### WORK INSTRUCTIONS:
• 1. Decide whether each statement below agrees with the passage on Native American ancestry, answering yes or no and quoting the deciding words: (a) The US government uses a 1/4 threshold, while some tribes accept 1/8. (b) The grandmother knew of her Native American ancestry. (c) The great grandfather inherited the farm intended for him.
• 2. Resume the passage on Native American ancestry, picking up right after its final sentence.

Well, the US government has 1/4 but some tribes go down to 1/8. If the position / scholarship says decent the tribes have that documentation too. You can get a document that says you are not enrolled but are a descendent of the tribe. If you are talking about the COVID funding, I think some documentation from the tribe that you are 1/8 in would suffice. Also check the tribal constitution and minority business rules of your state.
I'm not going to comment on reverse racism, but if a position or grant was set aside for a Native American then claiming heritage one does not have is bs.
In our family it was a secret - my grandma died thinking she was 100% German and my great aunt still thinks that. They just think that’s what people from southern Germany look like.
However, my great grandpa didn’t inherit the farm he was supposed to because he married the “wrong” woman. That combined with how they look gave a hypothesis and DNA testing on me proved it.
So there’s no real documentation, and I don’t know for sure what tribe I descended from.
The point wasn’t that there was money set aside for Native Americans, but that it was set aside for anyone other than white people. That’s straight up wrong, and if black person could have checked a “white” checkbox to circumvent discrimination in the 50s I would have been all for it too.
Well the blood thing is just a complete nonsense way of assessing oppression/opportunities. Someone who is the child of a full blood Native American who was working as a bartender when she met a white corporate lawyer that she later married and moved to Bethesda lives a completely different life to a child growing up on the reservation. That’s why you’ll find that income-based affirmative action has vastly more support than race. I personally would have no problems with my kid losing a spot in something to a kid who got similar scores to him with a tenth of the family income, because I know that the latter is a strictly tougher thing to do.

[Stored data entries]
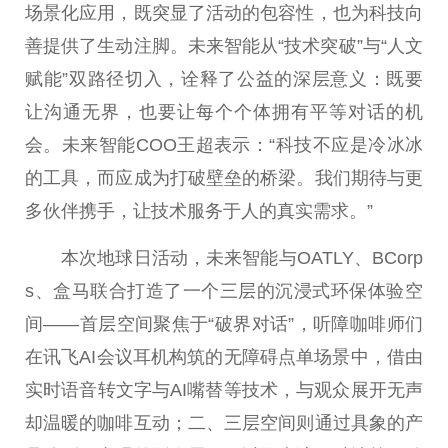
场景化应用，既突显了活动的包容性，也为科技向
善提供了生动注脚。未来智能从“技术突破”与“人文
赋能”双路径切入，诠释了公益的深层意义：既要
让沟通无界，也要让每个个体拥有平等对话的机
会。未来智能COO王超表示：“科技不应是冷冰冰
的工具，而应成为打破壁垒的桥梁。我们期待与更
多伙伴携手，让技术服务于人的真实需求。”
本次地球日活动，未来智能与OATLY、BCorp
s、盒马联合打造了一个三层的沉浸式环保体验空
间——首层空间聚焦于“破界对话”，听障咖啡师们
在讯飞AI会议耳机构筑的无障碍点单场景中，借由
实时语音转文字与AI嘴替等技术，与观众展开无声
却温暖的咖啡互动；二、三层空间则通过具象的产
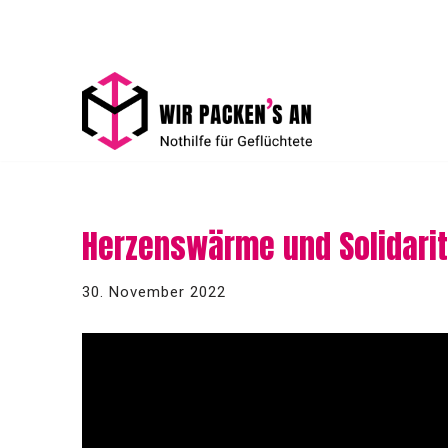
Zum
Inhalt
springen
Herzenswärme und Solidaritä
30. November 2022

### EXERCISE RESPONSES:
• 1.
(a) Yes: "the US government has 1/4 but some tribes go down to 1/8"
(b) No: "my grandma died thinking she was 100% German"
(c) No: "my great grandpa didn’t inherit the farm he was supposed to because he married the “wrong” woman"

• 2.
Well, tribes have their own type of sovereignty in this country and, for the most part, Native Americans moving off reservation has been a disaster, particularly when forced (the suicide rate is extreme).
We live in a country that has special programs for certain races. If those programs continue to exist, then the money / opportunity set aside for Native Americans should actually be used by people provably Native Americans.
> We live in a country that has special programs for certain races.
Yes, and those programs are immoral if they give a boost to the child of a Nigerian immigrant cardiothoracic surgeon for reasons ostensibly rooted in the oppression of American slavery.
I'm not going to comment on reverse racism, but if a position or grant was set aside for a Native American then claiming heritage one does not have is bs.